The typical 65-year-old retiring today will need $220,000 to cover all their medical expenses in retirement, according to Fidelity. That’s cash you’ll use to cover co-pays, Medicare premiums, and various out-of-pockets costs like eyeglasses and non-prescription medications. And then there’s long-term care. A stay in a nursing home or assisted living facility can cost thousands of dollars per month, and Medicare won’t be much help with the cost.
“I have quite a few clients who have burned through their capital in assisted-living facilities, spending $200,000 to $300,000. Generally, it’s the adult children who have to come to the rescue,” Bob FitzSimmons, a certified financial planner, told CNBC.
When building your retirement budget, make sure to include fixed costs like Medicare premiums. You can also stash extra cash specifically for health care needs, perhaps in a health savings account.
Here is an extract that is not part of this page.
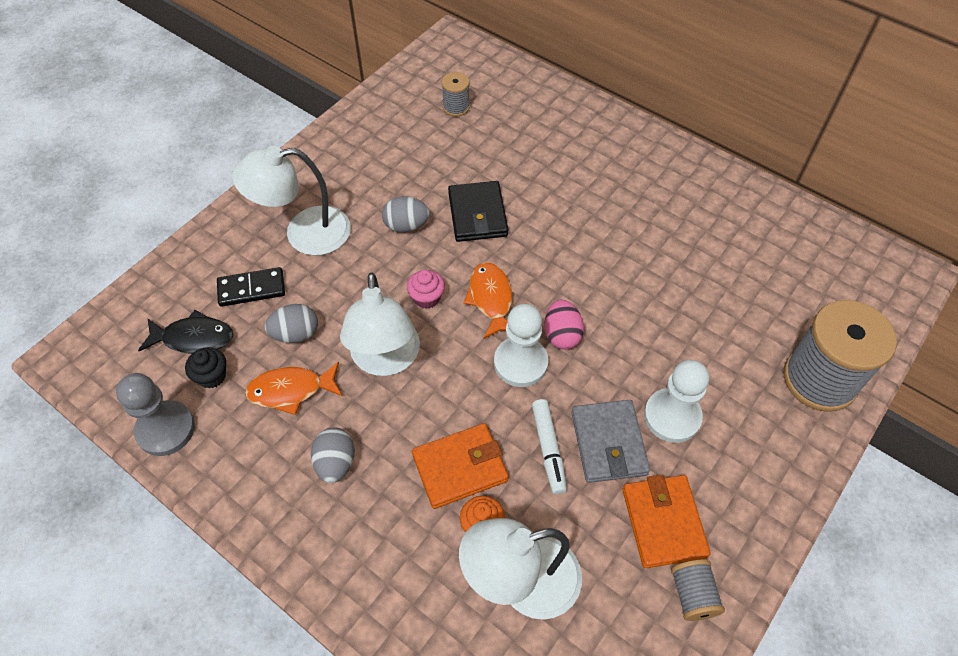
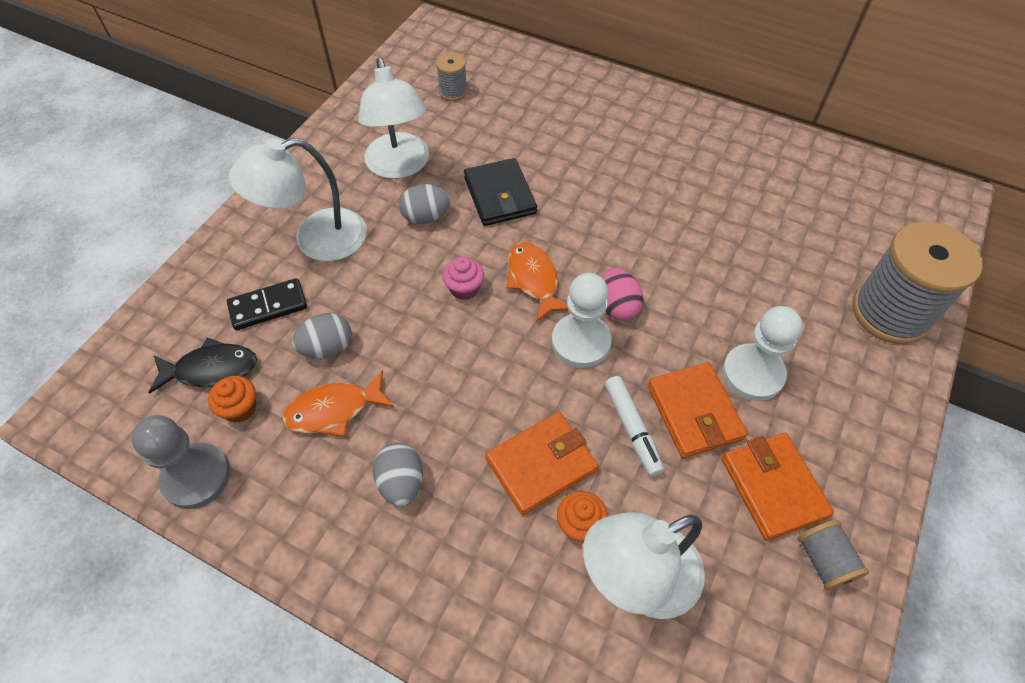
camera: 10 degrees left, 0 degrees up
(212, 376) = (240, 408): black cupcake -> orange cupcake
(385, 360) = (433, 361): white lamp -> white lamp (399, 166)
(608, 443) = (694, 412): grey wallet -> orange wallet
Long-term-care insurance and life insurance can also offer protection from huge medical bills. Finally, making healthy lifestyle decisions can help minimize medical expenses later on.
house for sale sign
Tim Boyle/Getty Images

3. Supporting family

Your kids may be grown, but many retirees find that they’re still supporting their children financially, even when they can’t really afford to do so. Helping kids pay for a house, wedding, or even covering their day-to-day living expenses eats away at your nest egg and can significantly increase your chances of running out of cash before you die. Nonetheless, half of people over age 60 say they are providing at least some financial support to an adult child, a Pew Research Center study found.
Helping out family members in need is laudable, but not if it puts you in the poorhouse. Rather than simply saying yes to every request for cash, budget for certain expenses. You can make monthly contributions to your grandchild’s 529 plan a line item in your budget, or set aside a pool of cash to help your kids buy their first home, but only if you’re sure you can afford it.

4. Student loans

A small but increasing number of older adults are entering retirement with student loan debt. About 3% of households headed by people over age 65 are still paying off student loans, according to a Government Accountability Office report, up from 1% in 2004.
Some of that money may have been borrowed to pay for their own education, like a return to school later in life. Other retirees are still repaying money borrowed to pay for a child’s education. Either way, it’s a big burden that most people didn’t plan on having when they stopped working. Some people even have their Social Security checks garnished because of decades-old unpaid student loans, a particularly crushing blow for those who have little in retirement savings.
burning money
Source: iStock

5. Inflation

Over time, inflation will chip away at the value of your retirement savings and the purchasing power of your dollars will shrink. You may have been able to live comfortably on $75,000 a year when you first stopped working. But 15 or 20 years into your retirement, that will no longer be enough because of the rising cost of everything from food to medical care.
To combat inflation in retirement, you’ll need to invest your nest egg so that you’re earning returns that at least keep pace with inflation (which has averaged around 3% over the past few decades). Social Security also comes with automatic cost-of-living increases, which can help soften the impact of inflation a bit. But to really avoid the insidious effects of inflation, you’ll need to sit down and create a retirement income plan that takes into account the fact that your dollars will buy less as time goes on.